### Task statement:
All lines of the records below that contain the word "forest" must be listed.

_ _ _

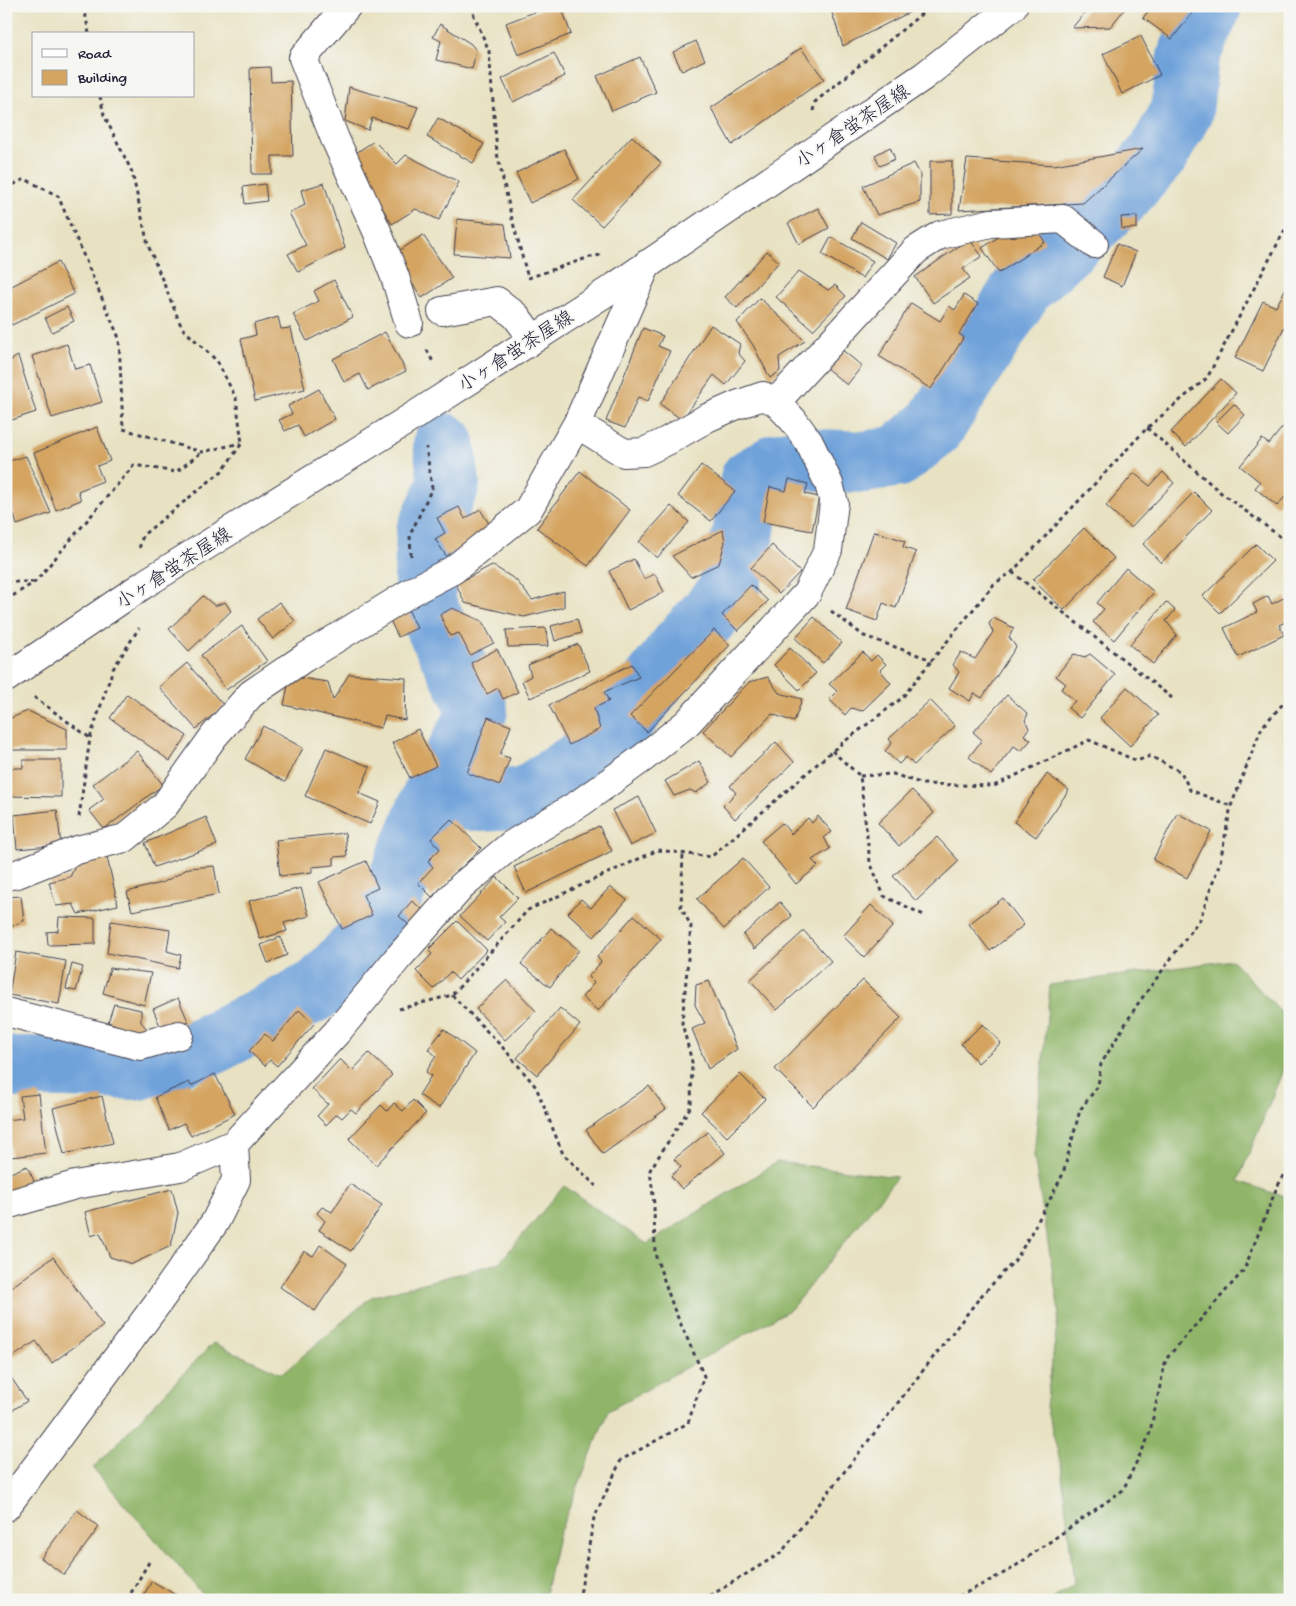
<svg xmlns="http://www.w3.org/2000/svg" width="1296" height="1606" font-family="'Gochi Hand','Klee One',sans-serif">
<style>
.forest{fill:#90b569;stroke:#596c52}
.lines{fill:none;stroke-linecap:round;stroke-linejoin:round}
.river{stroke:#6fa2da;stroke-width:62}
.building{fill:#d4a461}
.minor-casing{stroke:#403f4f;stroke-width:30}
.tertiary-casing{stroke:#403f4f;stroke-width:30}
.path{stroke:#403f4f;stroke-width:3;stroke-dasharray:4 4;stroke-linecap:butt}
.minor{stroke:#fff;stroke-width:28}
.tertiary{stroke:#fff;stroke-width:28}
.labels{text-anchor:middle;stroke-width:4;stroke-linejoin:round;paint-order:stroke}
.street-label{font-size:19px;fill:#22223b;stroke:#f6f6f2}
</style>
<rect width="100%" height="100%" fill="#f6f6f2"/>
<filter id="ink" filterUnits="userSpaceOnUse"><feTurbulence type="fractalNoise" baseFrequency=".02" numOctaves="2"/><feDisplacementMap in="SourceGraphic" scale="10" xChannelSelector="R" yChannelSelector="G"/><feConvolveMatrix kernelMatrix="1 2 1 2 8 2 1 2 1" color-interpolation-filters="sRGB"/></filter>
<filter id="wash" filterUnits="userSpaceOnUse"><feTurbulence type="fractalNoise" baseFrequency=".0096" numOctaves="4" result="noise"/><feDisplacementMap in="SourceGraphic" scale="20" xChannelSelector="R" yChannelSelector="G"/><feGaussianBlur stdDeviation="1.12" result="paint"/><feColorMatrix in="noise" values="0 0 0 0 0 0 0 0 0 0 0 0 0 0 0 0 0 1.4 0 .05"/><feComposite in="paint" operator="in"/></filter>
<g filter="url(#wash)">
<rect width="100%" height="100%" fill="#e8e2c2"/>
<path class="forest" d="M1232 960 1290 1022V1053L1238 1181 1290 1199V1600H1052L1074 1583 1061 1465 1046 1406 1059 1311 1034 1156 1050 985Z
M777 1162 897 1177 791 1309 608 1411 558 1536 544 1600H204L205 1597 93 1468 213 1343 282 1374 371 1297 499 1263 564 1186 647 1244Z"/>
<g class="lines">
<path class="river" d="M433 796 481 801 525 798 604 746 683 644 727 595 744 530 751 479 777 464 798 459 865 462 898 456 934 427 1023 287 1118 199 1158 154 1182 111 1188 57 1211 6
M6 1067H62L139 1069 209 1045 319 989 380 926 433 796 472 726 477 710 469 690 424 603 427 532 449 484 444 444"/>
</g>
<g id="blocks">
<path class="building" d="M550 6H561L571 34 518 55 506 23Z
M833 6H915L916 9 843 46 830 7Z
M1090 6H1127L1110 27 1072 28Z
M1152 6H1198L1172 39 1143 18Z
M440 24 471 44 476 50 472 69 436 60 441 41 433 37Z
M1141 36 1160 75 1122 94 1103 54Z
M696 41 705 60 682 71 673 52Z
M801 48 824 79 732 145 711 108Z
M554 53 565 76 513 102 502 79Z
M640 57 656 92 612 111 597 76Z
M270 67 271 82 291 81 293 156H272V174H252L250 68Z
M349 87 418 107 409 129 372 118 368 130 345 121Z
M438 118 484 144 473 163 427 137Z
M632 136 661 163 602 226 573 200Z
M374 141 397 164 406 155 459 182 439 220 416 209 392 224 351 156Z
M890 147 895 159 880 166 875 155Z
M564 149 579 179 530 203 516 173Z
M1143 149 1083 203 959 210 967 159 1054 165Z
M930 161H952V214L930 215Z
M914 163 920 174V202L877 215 863 186Z
M324 183 345 248 298 272 288 254 306 245 289 213 305 205 301 190Z
M265 184 267 201 245 204 243 187Z
M818 208 829 228 799 244 788 223Z
M1137 216V228L1122 229 1121 217Z
M457 219 505 224 510 258 454 254Z
M861 222 896 243 887 259 852 238Z
M1037 230 1045 242 999 273 982 248 1008 231Z
M423 235 452 278 422 298 393 255Z
M831 237 873 261 862 278 822 254Z
M969 239 982 256 963 269 970 278 933 303 915 277Z
M1117 244 1136 252 1122 286 1103 277Z
M767 251 779 262 737 308 725 297Z
M58 262 74 294 12 325 6 315V289Z
M799 271 828 290 835 285 846 296 813 330 776 297Z
M334 280 353 317 307 341 293 314 319 301 314 291Z
M1290 280V315L1263 371 1235 358 1263 301 1276 307Z
M964 295 978 304 959 334 964 337 931 389 879 356 911 303 940 321 949 306 955 310Z
M760 298 805 341 779 357 780 371 770 378 753 345 737 322Z
M67 307 74 321 52 332 45 318Z
M278 317 281 329 291 328 305 389 255 401 241 339 256 335 254 324Z
M711 325 740 344 738 353 745 361 726 385 714 375 682 420 660 404Z
M643 328 663 336 658 346 670 351 648 401 638 397 625 428 606 421Z
M385 332 406 371 368 390 360 374 344 382 333 359Z
M67 344 75 369 90 365 102 402 52 418 32 356Z
M841 349 862 366 847 385 826 368Z
M18 356 36 412 6 422V363Z
M1221 379 1236 393 1186 447 1171 432Z
M319 389 335 419 304 437 298 425 285 431 279 420 292 414 288 406Z
M1234 404 1245 415 1228 433 1216 422Z
M1290 418V491L1277 506 1255 488 1260 482 1240 466 1262 439 1269 444Z
M97 427 110 461 97 466 103 481 78 491 81 500 56 510 34 453Z
M26 456 51 513 17 525 6 488V462Z
M701 465 735 491 711 521 678 496Z
M580 471 630 510 588 566 537 528Z
M1163 472 1174 483 1131 528 1106 506 1134 473 1150 486Z
M789 479 808 484 805 494 819 497 812 531 763 522 770 487 786 491Z
M1194 492 1212 510 1161 563 1143 544Z
M671 506 689 522 657 558 639 542Z
M459 507 465 519 480 509 491 527 447 557 435 539 445 533 437 518Z
M1084 528 1114 558 1064 610 1033 580Z
M723 530 725 542 719 564 691 577 672 556Z
M874 531 905 541 903 547 916 552 896 608 883 603 877 621 846 610Z
M1256 544 1273 561 1220 613 1203 596Z
M772 545 800 572 779 594 751 568Z
M634 559 644 579 655 574 664 592 628 610 609 571Z
M492 565 516 580 532 600 564 591V607L524 617 465 603 456 584Z
M1126 568 1154 592 1114 640 1093 622 1104 609 1097 603Z
M751 585 768 601 738 631 722 615Z
M203 596 215 606 225 602 231 611 189 651 169 629Z
M1268 596 1272 604 1285 597 1290 607V620L1279 625 1284 635 1238 657 1224 628 1257 612 1253 604Z
M279 602 295 621 273 639 257 619Z
M1166 602 1175 610 1166 621 1177 635 1153 664 1130 645Z
M452 608 482 621 494 643 470 655 459 633 450 636 440 615Z
M408 609 417 628 398 637 389 618Z
M814 617 842 643 823 663 795 638Z
M993 618 1014 628 1009 637 1016 647 982 698 974 693 970 701 949 688 959 672 953 665 961 652 975 659 993 632 989 624Z
M577 619 581 633 555 641 551 626Z
M242 626 267 661 226 690 201 655Z
M546 628 548 646 508 647 506 630Z
M714 630 730 645 647 732 630 716Z
M578 644 590 671 530 698 522 681 531 676 528 665Z
M790 648 816 673 799 690 774 665Z
M497 649 518 692 503 699 498 688 487 694 471 663Z
M863 652 871 661 877 655 886 664 880 670 891 683 862 711 851 708 845 715 829 699 837 691 829 684Z
M1074 654 1085 657 1090 654 1115 675 1080 718 1068 708 1075 701 1061 689 1066 684 1056 676Z
M187 663 224 706 196 729 159 687Z
M632 664 639 677 604 692 609 701 594 708 600 729 569 745 549 705Z
M349 674 406 678 405 720 385 716 381 728 284 705 288 686 300 678 328 682 333 700Z
M768 677 779 693 802 699 794 722 772 714 731 757 703 731 749 682Z
M1127 687 1158 715 1130 746 1100 718Z
M127 694 187 736 170 761 110 718Z
M1007 695 1028 714 1025 720 1029 728 1024 735 1031 740 1021 751 1014 746 991 775 969 757 982 740 973 732Z
M930 700 955 726 914 765 906 757 899 764 885 751 892 743 889 739Z
M28 711 67 729V750H6V720Z
M488 717 511 726 500 755 510 758 500 785 467 773Z
M263 726 303 748 285 782 245 759Z
M418 729 436 766 410 778 392 743Z
M776 742 794 762 735 819 723 806 736 793 730 786Z
M326 748 370 767 359 793 380 802 370 824 305 796Z
M137 751 163 785 104 829 89 810 104 799 93 784Z
M23 760H61V797L6 796V768H23Z
M699 761 711 782 696 793 690 790 674 796 665 781Z
M1047 774 1069 790 1036 837 1014 822Z
M912 790 934 813 899 846 878 823Z
M639 797 656 833 630 846 612 810Z
M57 810 61 845 17 849 14 815Z
M1177 813 1211 831 1187 878 1153 860Z
M818 816 832 832 824 837 830 849 812 860 818 866 796 884 761 841 782 823 791 834 808 818 812 823Z
M206 817 217 845 154 867 145 843Z
M451 819 481 848 432 897 418 883 433 867 428 861 440 849 431 839Z
M599 826 612 851 526 893 514 867Z
M345 833 347 856 334 857V865L312 867V872L280 876 276 840Z
M937 837 959 861 916 901 893 876Z
M107 857 118 905 78 914 73 904 56 906 49 882 70 877 76 864Z
M743 858 769 887 724 929 697 899Z
M366 861 378 888 363 895 372 915 342 929 319 882Z
M214 866 219 894 132 911 127 892 164 882 189 868Z
M497 877 518 898 499 917 505 922 487 941 460 916Z
M610 887 627 900 594 937 568 913 581 899 591 908Z
M301 888 309 916 284 923 287 931 260 939 249 901Z
M21 896 24 921 6 928V897Z
M1003 898 1024 925 990 951 969 924Z
M412 901 423 910 409 925 399 916Z
M780 902 792 916 755 949 743 935Z
M871 905 893 926 864 957 843 936Z
M634 915 661 939 598 1011 582 997 594 983 588 977 601 962 597 957Z
M59 917 95 918V944L48 945 47 932 58 931Z
M111 921 170 930 167 951 181 955 178 968 107 953Z
M457 921 487 950 458 980 450 972 434 989 416 971 432 954 428 950Z
M551 928 579 950 550 987 521 964Z
M804 931 831 961 777 1010 750 980Z
M280 937 287 955 268 963 261 945Z
M16 952 66 961 59 1004 9 995Z
M72 964 83 967 76 991 66 989Z
M110 968 151 973 144 1005 103 993Z
M507 980 536 1011 505 1040 476 1009Z
M863 980 901 1018 813 1107 775 1069Z
M709 981 737 1049 708 1069 692 1029 705 1023 695 1005 696 985Z
M178 998 188 1021 163 1033 153 1009Z
M114 1004 141 1010V1022L148 1030 145 1036 108 1022Z
M560 1008 580 1025 537 1075 517 1058Z
M299 1010 314 1024 277 1066 270 1060 265 1066 249 1051 265 1034 273 1041Z
M983 1024 1001 1043 978 1063 961 1044Z
M444 1029 475 1053 439 1108 419 1095 431 1076 426 1072 436 1056 428 1049Z
M369 1053 392 1075 356 1113 351 1109 342 1118 337 1114 326 1125 317 1116 328 1104 312 1089 340 1059 352 1071Z
M215 1074 235 1114 191 1136 184 1123 169 1130 155 1097 189 1082 191 1086Z
M740 1074 765 1099 727 1137 701 1112Z
M649 1086 666 1109 603 1154 586 1130Z
M39 1094 46 1153 11 1157 7 1120 23 1118 20 1096Z
M102 1096 113 1143 64 1154 53 1108Z
M413 1100 426 1113 376 1165 349 1139 381 1105 387 1111 394 1103 403 1111Z
M708 1132 725 1153 682 1189 671 1176 681 1167 674 1159Z
M27 1166 35 1183 6 1196V1175Z
M350 1184 382 1205 351 1251 319 1230 325 1221 317 1213 322 1207 332 1212Z
M172 1189 178 1213 171 1246 132 1264 110 1257 100 1233 91 1236 85 1212Z
M320 1245 347 1264 315 1311 280 1287 304 1251 313 1256Z
M53 1257 103 1326 52 1363 36 1341 6 1362V1291Z
M6 1370 27 1401 6 1414Z
M77 1510 99 1527 64 1575 41 1558Z
M152 1581 184 1600H141Z"/>
</g>
</g>
<g filter="url(#ink)">
<use href="#blocks" fill-opacity="0" stroke="#403f4f" stroke-width="1"/>
<g class="lines">
<g class="minor-casing">
<path id="minor" d="M347 6 303 58 335 139 377 231 395 277 409 323
M442 311 497 301 516 316 533 339
M776 402 916 250 940 235 991 223 1063 219 1094 244
M6 876 17 874 77 850 125 838 165 805 214 736 251 694 304 658 413 591 453 570 528 510 577 424 647 264
M6 1012 140 1046 179 1035
M6 1205 75 1185 180 1167 234 1144 337 1032 397 959 462 886 511 845 580 803 643 758 687 723 807 593 828 550 834 503 829 484 809 442 793 420 776 402 763 396 737 405 707 418 667 441 644 452 624 453 577 424
M6 1507 157 1304 215 1222 236 1180 234 1144"/>
</g>
<g class="tertiary-casing">
<path id="tertiary" d="M6 678 146 583 417 414 616 286 924 76 1013 6"/>
</g>
<path class="path" d="M84 6 89 34
M470 6 489 51 497 153 512 219 528 278 590 257 601 255
M100 96 104 115 132 172 148 245 182 328 217 361 236 398 242 443 222 471 143 535 139 549
M813 111 815 102 931 6
M6 188 25 179 58 196 119 338 123 429 202 452 241 443
M427 350 434 364
M1147 428 1220 492 1290 544
M411 556 410 535 432 488 426 447
M1012 572 1172 698
M6 582H35
M6 600 35 582 134 465 176 472 202 452
M831 611 864 636 932 660 994 584 1012 572 1147 428 1207 378 1290 220
M34 697 90 738
M832 751 860 776 870 862 884 896 926 916
M860 776 893 774 923 784 994 786 1089 740 1137 761 1150 756 1181 772 1190 790 1231 806
M79 817 90 738 113 669 139 628
M452 995 507 1052 536 1087 563 1154 596 1186
M399 1009 452 995 528 910 658 850 711 857 832 751 902 698 932 660
M127 1600 149 1562
M579 1600 594 1518 621 1460 688 1423 704 1376 674 1309 655 1254 654 1204 650 1170 691 1106 692 1062 682 1023 691 926 681 907 683 854
M703 1600 781 1553 981 1296 1017 1258 1048 1203 1063 1174 1080 1110 1098 1086 1101 1064 1137 1005 1200 919 1220 862 1231 806 1262 727 1290 696
M952 1600 1010 1570 1123 1490 1149 1436 1166 1359 1244 1270 1277 1187 1290 1166"/>
<use href="#minor" class="minor"/>
<use href="#tertiary" class="tertiary"/>
</g>
</g>
<g class="labels">
<g class="street-label">
<text transform="translate(852 125) rotate(-34)" y="7">小ヶ倉蛍茶屋線</text>
<text transform="translate(515 350) rotate(-33)" y="7">小ヶ倉蛍茶屋線</text>
<text transform="translate(173 567) rotate(-33)" y="7">小ヶ倉蛍茶屋線</text>
</g>
</g>
<rect width="1296" height="1606" fill="none" stroke="#f6f6f2" stroke-width="25"/>
<rect x="32" y="32" width="162" height="65" fill="#f6f6f2" stroke="#a1a1a9"/>
<rect x="42" y="49" width="25" height="8" fill="#ffffff" stroke="#a1a1a9"/>
<text x="78" y="58" font-size="15" fill="#22223b">Road</text>
<rect x="42" y="70" width="25" height="15" fill="#d4a461" stroke="#a1a1a9"/>
<text x="78" y="82" font-size="15" fill="#22223b">Building</text>
</svg>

_ _ _

### Answer area:
.forest{fill:#90b569;stroke:#596c52}
<path class="forest" d="M1232 960 1290 1022V1053L1238 1181 1290 1199V1600H1052L1074 1583 1061 1465 1046 1406 1059 1311 1034 1156 1050 985Z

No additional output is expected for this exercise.